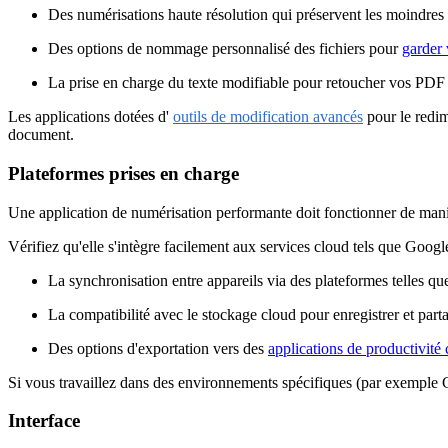
Des numérisations haute résolution qui préservent les moindres 
Des options de nommage personnalisé des fichiers pour
garder
La prise en charge du texte modifiable pour retoucher vos PDF
Les applications dotées d'
outils de modification avancés
pour le redim
document.
Plateformes prises en charge
Une application de numérisation performante doit fonctionner de mani
Vérifiez qu'elle s'intègre facilement aux services cloud tels que Goo
La synchronisation entre appareils via des plateformes telles q
La compatibilité avec le stockage cloud pour enregistrer et part
Des options d'exportation vers des
applications de productivit
Si vous travaillez dans des environnements spécifiques (par exemple G
Interface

→ **Brief**:
Copy the material word for word, from its beginning up to and including the line with "Plateformes prises en charge", and leave the pictures out of your copy.

→ **Exercise answer**:
Des numérisations haute résolution qui préservent les moindres 
Des options de nommage personnalisé des fichiers pour
garder
La prise en charge du texte modifiable pour retoucher vos PDF
Les applications dotées d'
outils de modification avancés
pour le redim
document.
Plateformes prises en charge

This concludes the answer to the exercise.